Default is global. LiteLLM uses this as vertex_location with vertex_project from the service account project_id. For Mistral Vertex OCR, the Mistral endpoint is fixed to us-central1 in code.

7.5 Enable Vertex models in LLM Manager

Account → Development → LLM Manager → Google Vertex AI.
Enable the provider.
Enable models, for example:
- vertex_ai/gemini-2.5-flash — strong quality/latency balance for extraction
- vertex_ai/gemini-3.1-flash-lite-preview — newer flash tier
- vertex_ai/gemini-embedding-001 — embeddings for knowledge bases
Run Test on vertex_ai/gemini-2.5-flash.

Gemini API vs Vertex AI

	Gemini API (`GEMINI_API_KEY`)	Vertex AI (GCP service account)
Setup	API key from Google AI Studio	GCP project + service account JSON
Model prefix	`gemini/gemini-3-flash-preview`	`vertex_ai/gemini-2.5-flash`
Best for	Quick start, dev	Enterprise GCP, Mistral Vertex OCR
DocRouter UI	LLM Manager → Gemini	GCP setup + LLM Manager → Vertex AI

For the best quality/performance combo on Vertex, start with vertex_ai/gemini-2.5-flash; move to vertex_ai/gemini-3.1-flash-lite-preview when you want the newest flash generation.

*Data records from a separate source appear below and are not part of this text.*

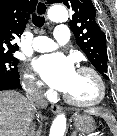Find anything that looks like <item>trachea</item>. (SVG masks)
Segmentation results:
<instances>
[{"instance_id": "3493384b", "label": "trachea", "mask_w": 117, "mask_h": 136, "mask_svg": "<svg viewBox=\"0 0 117 136\" xmlns=\"http://www.w3.org/2000/svg\"><path fill=\"white\" fill-rule=\"evenodd\" d=\"M32 22L36 27H42L44 25L45 19L41 15L33 14L32 15Z\"/></svg>"}]
</instances>
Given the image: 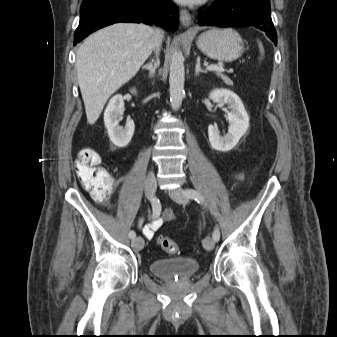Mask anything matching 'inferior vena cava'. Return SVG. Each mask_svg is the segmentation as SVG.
Listing matches in <instances>:
<instances>
[{"mask_svg":"<svg viewBox=\"0 0 337 337\" xmlns=\"http://www.w3.org/2000/svg\"><path fill=\"white\" fill-rule=\"evenodd\" d=\"M161 42H162V35H161V32L157 30L156 31V44H155L156 52L159 51Z\"/></svg>","mask_w":337,"mask_h":337,"instance_id":"602c4592","label":"inferior vena cava"}]
</instances>
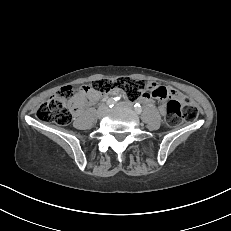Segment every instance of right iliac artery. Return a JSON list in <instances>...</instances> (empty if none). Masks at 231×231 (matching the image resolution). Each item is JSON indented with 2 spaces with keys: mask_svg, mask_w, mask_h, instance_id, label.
I'll return each mask as SVG.
<instances>
[{
  "mask_svg": "<svg viewBox=\"0 0 231 231\" xmlns=\"http://www.w3.org/2000/svg\"><path fill=\"white\" fill-rule=\"evenodd\" d=\"M118 100H119V97H114V98L112 97L107 101V105L109 107H113L117 103Z\"/></svg>",
  "mask_w": 231,
  "mask_h": 231,
  "instance_id": "1",
  "label": "right iliac artery"
}]
</instances>
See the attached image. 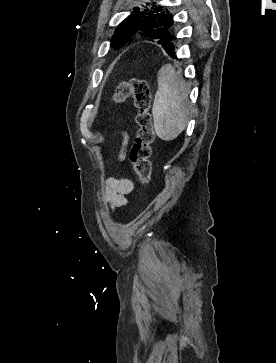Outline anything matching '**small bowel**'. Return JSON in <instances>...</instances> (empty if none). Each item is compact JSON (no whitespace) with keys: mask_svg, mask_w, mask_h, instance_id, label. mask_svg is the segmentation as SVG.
Masks as SVG:
<instances>
[{"mask_svg":"<svg viewBox=\"0 0 276 363\" xmlns=\"http://www.w3.org/2000/svg\"><path fill=\"white\" fill-rule=\"evenodd\" d=\"M129 143L127 134L123 135L121 150L119 154L120 161L126 157V150ZM134 189V182L129 178L109 177L104 185L103 200L111 209H115L129 203L127 195Z\"/></svg>","mask_w":276,"mask_h":363,"instance_id":"small-bowel-1","label":"small bowel"}]
</instances>
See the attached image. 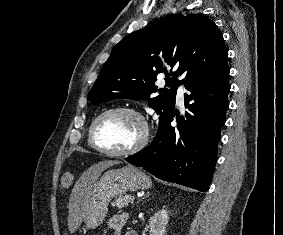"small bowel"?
I'll return each mask as SVG.
<instances>
[{"label":"small bowel","mask_w":283,"mask_h":235,"mask_svg":"<svg viewBox=\"0 0 283 235\" xmlns=\"http://www.w3.org/2000/svg\"><path fill=\"white\" fill-rule=\"evenodd\" d=\"M127 221V215L124 213L113 216L108 223L113 235H120L122 228Z\"/></svg>","instance_id":"obj_1"}]
</instances>
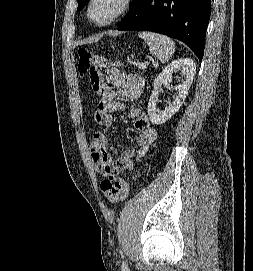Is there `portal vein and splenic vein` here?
<instances>
[{
	"label": "portal vein and splenic vein",
	"mask_w": 253,
	"mask_h": 271,
	"mask_svg": "<svg viewBox=\"0 0 253 271\" xmlns=\"http://www.w3.org/2000/svg\"><path fill=\"white\" fill-rule=\"evenodd\" d=\"M147 66H146V64H144V63H140L139 64V68L140 69H145Z\"/></svg>",
	"instance_id": "18ae733b"
}]
</instances>
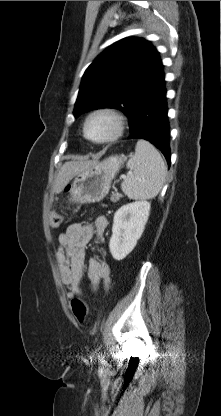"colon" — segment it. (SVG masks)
<instances>
[{"mask_svg":"<svg viewBox=\"0 0 221 416\" xmlns=\"http://www.w3.org/2000/svg\"><path fill=\"white\" fill-rule=\"evenodd\" d=\"M64 222V216L61 213H52L50 216V225L52 227H59ZM71 308L74 317L80 323H84L87 318L88 307L85 300L81 298H75L71 301Z\"/></svg>","mask_w":221,"mask_h":416,"instance_id":"5ec220e1","label":"colon"}]
</instances>
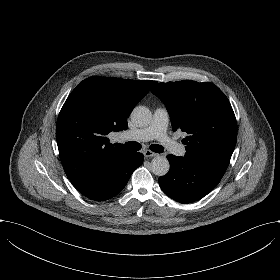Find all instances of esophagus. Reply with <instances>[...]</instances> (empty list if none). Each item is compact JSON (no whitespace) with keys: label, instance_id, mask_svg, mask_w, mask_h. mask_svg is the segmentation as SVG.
<instances>
[{"label":"esophagus","instance_id":"1","mask_svg":"<svg viewBox=\"0 0 280 280\" xmlns=\"http://www.w3.org/2000/svg\"><path fill=\"white\" fill-rule=\"evenodd\" d=\"M143 154H144V156H145L146 158L157 156V154H156L155 152H152V151H150V150H145V151L143 152Z\"/></svg>","mask_w":280,"mask_h":280}]
</instances>
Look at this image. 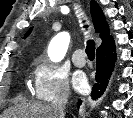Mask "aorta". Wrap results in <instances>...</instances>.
I'll use <instances>...</instances> for the list:
<instances>
[{
	"label": "aorta",
	"mask_w": 133,
	"mask_h": 118,
	"mask_svg": "<svg viewBox=\"0 0 133 118\" xmlns=\"http://www.w3.org/2000/svg\"><path fill=\"white\" fill-rule=\"evenodd\" d=\"M70 35L68 32H61L53 39V49L49 53L50 59L54 62L61 61L69 47Z\"/></svg>",
	"instance_id": "762f6f07"
}]
</instances>
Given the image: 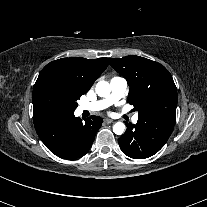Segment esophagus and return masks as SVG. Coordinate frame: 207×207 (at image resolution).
<instances>
[{
    "label": "esophagus",
    "mask_w": 207,
    "mask_h": 207,
    "mask_svg": "<svg viewBox=\"0 0 207 207\" xmlns=\"http://www.w3.org/2000/svg\"><path fill=\"white\" fill-rule=\"evenodd\" d=\"M104 122L107 123V124H110V123H112L113 121H112L110 118H105V119H104Z\"/></svg>",
    "instance_id": "34e87169"
}]
</instances>
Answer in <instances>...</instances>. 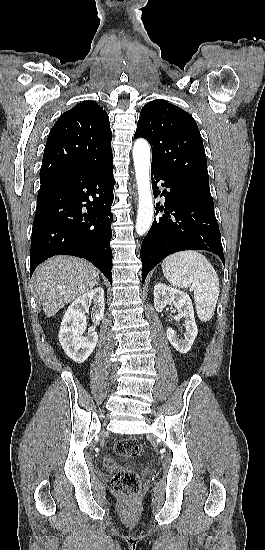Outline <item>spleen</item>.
<instances>
[{
  "mask_svg": "<svg viewBox=\"0 0 265 550\" xmlns=\"http://www.w3.org/2000/svg\"><path fill=\"white\" fill-rule=\"evenodd\" d=\"M164 276L178 288L190 287L194 291L196 312L201 321H209L219 297V278L207 260L197 251L172 254L162 262Z\"/></svg>",
  "mask_w": 265,
  "mask_h": 550,
  "instance_id": "1",
  "label": "spleen"
}]
</instances>
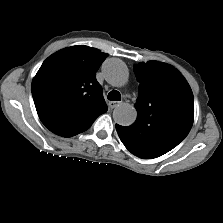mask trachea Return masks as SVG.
Segmentation results:
<instances>
[{"instance_id":"obj_1","label":"trachea","mask_w":223,"mask_h":223,"mask_svg":"<svg viewBox=\"0 0 223 223\" xmlns=\"http://www.w3.org/2000/svg\"><path fill=\"white\" fill-rule=\"evenodd\" d=\"M108 100H111V101H120L121 100V94L117 90H112L108 94Z\"/></svg>"}]
</instances>
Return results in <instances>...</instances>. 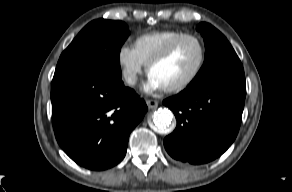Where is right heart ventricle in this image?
Masks as SVG:
<instances>
[{
	"instance_id": "right-heart-ventricle-1",
	"label": "right heart ventricle",
	"mask_w": 292,
	"mask_h": 192,
	"mask_svg": "<svg viewBox=\"0 0 292 192\" xmlns=\"http://www.w3.org/2000/svg\"><path fill=\"white\" fill-rule=\"evenodd\" d=\"M185 34L180 30L164 29L147 32L136 37L134 48L144 64L160 53L175 38Z\"/></svg>"
}]
</instances>
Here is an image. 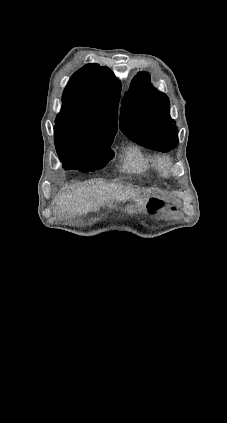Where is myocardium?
Returning <instances> with one entry per match:
<instances>
[{"instance_id": "myocardium-1", "label": "myocardium", "mask_w": 227, "mask_h": 423, "mask_svg": "<svg viewBox=\"0 0 227 423\" xmlns=\"http://www.w3.org/2000/svg\"><path fill=\"white\" fill-rule=\"evenodd\" d=\"M160 167L163 169L165 173L170 172L172 160L169 157H163L159 161Z\"/></svg>"}]
</instances>
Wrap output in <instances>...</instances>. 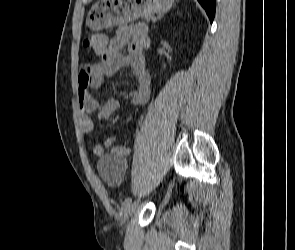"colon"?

Step 8 — End-to-end checklist after AWS account creation

Use this ordered checklist for a typical on-prem deployment.

AWS

Create S3 bucket (encrypted, private, correct region)
Create IAM role {prefix}-app-role with Textract, SES, and S3 bucket access
Create IAM user {prefix}-app-user with access key
Grant user sts:AssumeRole on the role
Grant user bedrock:InvokeModel if using Bedrock
(Optional) Verify SES sender and set SES_FROM_EMAIL
(Optional) Enable Bedrock foundation models in the console
Put AWS_ACCESS_KEY_ID, AWS_SECRET_ACCESS_KEY, AWS_S3_BUCKET_NAME in .env or AWS setup UI

Application platform

Provision server or containers (see Open Source for Docker Compose and Helm)
Install MongoDB and set MONGODB_URI
Set ADMIN_EMAIL, ADMIN_PASSWORD, NEXTAUTH_SECRET, NEXTAUTH_URL
Deploy frontend, backend, worker, and reverse proxy (nginx)
Confirm migrations ran and admin can log in

LLM

Add API keys via .env or LLM Manager (OpenAI, Mistral, etc.)
Enable chosen models per organization prompts and flows
(Optional) Enable Bedrock provider after AWS + model access
(Optional) Complete GCP Vertex setup and enable vertex_ai/gemini-2.5-flash

Validation

Upload a PDF; confirm Textract OCR completes
Run a prompt against your chosen flash model
(Optional) Send a test email if using SES
(Optional) Test Bedrock or Vertex from LLM Manager

Credential storage reference

Credential	Storage	Admin UI
AWS keys + bucket	`cloud_config` `type: "aws"`	Account → Development → AWS setup
GCP service account	`cloud_config` `type: "gcp"`	Account → Development → GCP setup
Azure Foundry SP	`cloud_config` `type: "azure"`	Account → Development → Azure setup
OpenAI, Mistral, etc.	`llm_providers.token` (encrypted)	Account → Development → LLM Manager

The canonical IAM and S3 layout lives in the analytiq-terraform GitHub sandbox:

applications/docrouter/main.tf — application entrypoint
modules/docrouter/main.tf — IAM user, role, policies, S3 bucket

When in doubt, clone the sandbox, run terraform apply from applications/docrouter, and use the outputs in DocRouter .env.